深部310km地点

変に明るく、変に暗い

12. 逃亡

どうもおかしい。迷い続けて約5時間。道がとうとう見当たらない。周りは等間隔に植えられた木々。昼から迷い始めたのですっかり夜。私の足下には常に空洞が付いてきている。動いていないと空洞に取り込まれてしまいそうだ。考えもなしに動くのは危険であることは承知の上だが、考えなしに動かなければならない状況。ひたすらに歩く。もちろん周りに誰もいない。動物すらもいない。おそらく辺り一面に生えた木は、木製ではなくプラスチック製なのだ。通りで木の匂いがしない。単なる慣れかもしれないが。私の足下の空洞の内部はどうなっているのだろうか。一度だけ光の加減で内部が見えたことがある。黒くて長細く、ぐねぐねと動いていたもの。それは紛れもなく私の手であった。

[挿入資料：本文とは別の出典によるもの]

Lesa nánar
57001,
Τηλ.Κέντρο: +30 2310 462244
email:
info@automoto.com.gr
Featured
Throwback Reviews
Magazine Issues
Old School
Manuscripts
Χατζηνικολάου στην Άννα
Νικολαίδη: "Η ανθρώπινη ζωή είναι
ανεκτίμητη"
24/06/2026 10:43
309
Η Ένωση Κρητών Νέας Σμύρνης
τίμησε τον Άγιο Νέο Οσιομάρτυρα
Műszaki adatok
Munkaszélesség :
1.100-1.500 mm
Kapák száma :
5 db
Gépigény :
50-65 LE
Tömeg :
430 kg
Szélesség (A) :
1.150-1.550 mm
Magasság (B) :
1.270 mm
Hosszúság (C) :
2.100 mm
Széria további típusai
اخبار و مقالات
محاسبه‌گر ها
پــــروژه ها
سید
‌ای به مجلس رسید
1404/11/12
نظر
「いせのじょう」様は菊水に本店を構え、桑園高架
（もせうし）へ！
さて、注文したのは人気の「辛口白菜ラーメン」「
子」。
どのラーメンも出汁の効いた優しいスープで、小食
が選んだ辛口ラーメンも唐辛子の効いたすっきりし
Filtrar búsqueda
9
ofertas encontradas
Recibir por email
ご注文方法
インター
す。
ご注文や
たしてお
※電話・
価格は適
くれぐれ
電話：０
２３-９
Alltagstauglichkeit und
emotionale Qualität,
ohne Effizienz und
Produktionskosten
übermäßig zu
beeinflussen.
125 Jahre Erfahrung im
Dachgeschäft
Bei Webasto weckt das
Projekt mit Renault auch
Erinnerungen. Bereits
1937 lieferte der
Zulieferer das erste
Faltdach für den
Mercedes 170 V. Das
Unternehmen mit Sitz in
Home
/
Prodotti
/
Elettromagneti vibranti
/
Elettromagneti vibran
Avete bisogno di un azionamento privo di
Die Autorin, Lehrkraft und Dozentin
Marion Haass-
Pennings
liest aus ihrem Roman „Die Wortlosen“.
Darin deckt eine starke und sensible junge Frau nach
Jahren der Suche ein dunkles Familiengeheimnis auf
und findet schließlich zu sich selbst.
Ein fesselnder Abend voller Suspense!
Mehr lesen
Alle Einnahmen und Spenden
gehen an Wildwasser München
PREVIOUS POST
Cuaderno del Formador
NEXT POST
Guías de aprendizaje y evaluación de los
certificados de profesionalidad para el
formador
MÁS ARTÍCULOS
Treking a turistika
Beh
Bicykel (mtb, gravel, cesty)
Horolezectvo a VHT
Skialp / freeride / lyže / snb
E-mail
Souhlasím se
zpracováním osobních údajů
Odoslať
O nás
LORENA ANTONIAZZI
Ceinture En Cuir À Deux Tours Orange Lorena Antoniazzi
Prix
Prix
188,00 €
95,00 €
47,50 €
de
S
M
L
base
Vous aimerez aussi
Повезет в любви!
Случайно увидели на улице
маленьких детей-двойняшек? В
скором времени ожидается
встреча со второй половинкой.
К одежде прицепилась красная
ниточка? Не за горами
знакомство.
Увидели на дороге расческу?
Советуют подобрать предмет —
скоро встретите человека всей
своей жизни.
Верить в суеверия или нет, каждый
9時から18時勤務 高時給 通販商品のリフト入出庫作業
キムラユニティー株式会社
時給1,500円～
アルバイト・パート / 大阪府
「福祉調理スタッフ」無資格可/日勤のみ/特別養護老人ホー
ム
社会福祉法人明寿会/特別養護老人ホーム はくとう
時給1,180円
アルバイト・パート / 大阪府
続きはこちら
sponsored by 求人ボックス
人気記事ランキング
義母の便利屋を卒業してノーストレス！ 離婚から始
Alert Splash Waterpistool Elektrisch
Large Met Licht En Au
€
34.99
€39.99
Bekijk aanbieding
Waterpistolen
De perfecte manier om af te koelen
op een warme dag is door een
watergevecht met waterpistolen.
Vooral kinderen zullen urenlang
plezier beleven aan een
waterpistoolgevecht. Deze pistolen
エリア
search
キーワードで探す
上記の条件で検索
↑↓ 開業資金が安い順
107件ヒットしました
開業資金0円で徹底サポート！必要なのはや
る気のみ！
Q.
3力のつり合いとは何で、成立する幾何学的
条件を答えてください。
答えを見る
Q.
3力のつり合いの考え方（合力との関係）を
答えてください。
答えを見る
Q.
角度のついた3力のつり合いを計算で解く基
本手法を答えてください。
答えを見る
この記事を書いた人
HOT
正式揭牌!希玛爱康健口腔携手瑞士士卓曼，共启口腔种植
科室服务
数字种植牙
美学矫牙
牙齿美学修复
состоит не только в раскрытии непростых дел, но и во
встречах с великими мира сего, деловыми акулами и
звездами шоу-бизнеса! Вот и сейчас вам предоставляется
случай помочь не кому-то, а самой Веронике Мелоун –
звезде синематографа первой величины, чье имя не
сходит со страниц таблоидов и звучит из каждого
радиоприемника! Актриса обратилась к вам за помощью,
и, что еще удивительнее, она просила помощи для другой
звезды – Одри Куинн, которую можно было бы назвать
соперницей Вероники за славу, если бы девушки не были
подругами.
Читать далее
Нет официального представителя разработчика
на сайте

本来の私の手の色が反転し、ホクロが白く浮き出ていたため判別できた。手があるのならば私本体もいるのではないか。絶対に会いたくない。目を合わせたら間違いなく連れ去られる。本来の私は色反転した私の姿を見ることすら恐れてしまうほど弱っている。しかし、弱かろうがなかろうが、歩き続けるしかないようだ。一体誰がそんな事を吹き込んだのか。物心がついた頃には町内放送で流れていた文言であった。それが単なる主張の一つであると知らずに。一つの主張しか認められない環境が長期間続いた場合、人は脳内情報を書き直され、あるいは削除され、別の改悪された人となる。人’。恐ろしい事実。人は考えるのをやめ、プラスチックの木と化してしまう。思い出した。そもそもプラスチックの森になぜ迷い込んだかというと、幼いうちから脳内洗浄教育を行っている悪質極まる町から逃亡するためであった。悪徳政府が牛耳る、表現の自由も、政府が認める主張に反対することも許されない、番号を支給され、常に頭上のドローンにより行動を監視される。ディストピア。人によってはユートピアであり、幸せな環境。幸せに死を迎えられるのかもしれない。私にはその幸せは理解できないが、ディストピアから抜け出すことによる幸せもまた理解できる自信がない。私の足下に常に存在する色反転した私は、本来の私が吐く弱音が大好物なのだろう。私が無意識のうちに漏らしている弱音をタバコのように吸い、生き長らえている。ニコチン中毒者ならぬ弱音中毒者である。私は寄生されている。ただ、実を言うと、私は解決策を知っているのだ。これだけ長々と語っておいて何だが。色反転した私は、本来の私の足の裏から弱音を吸っている。それならば地面に足を付けなければ良いのだ。私はプラスチック製の木によじ登り、汚れた箇所を拭いてやりながら次の木へ飛び移る。これを繰り返して進んでいくのだ。当然、上手くいった試しはない。試さず、想像だけで終わっているからだ。色反転した私が笑っているのが一瞬見えてしまった。最悪の気分だ。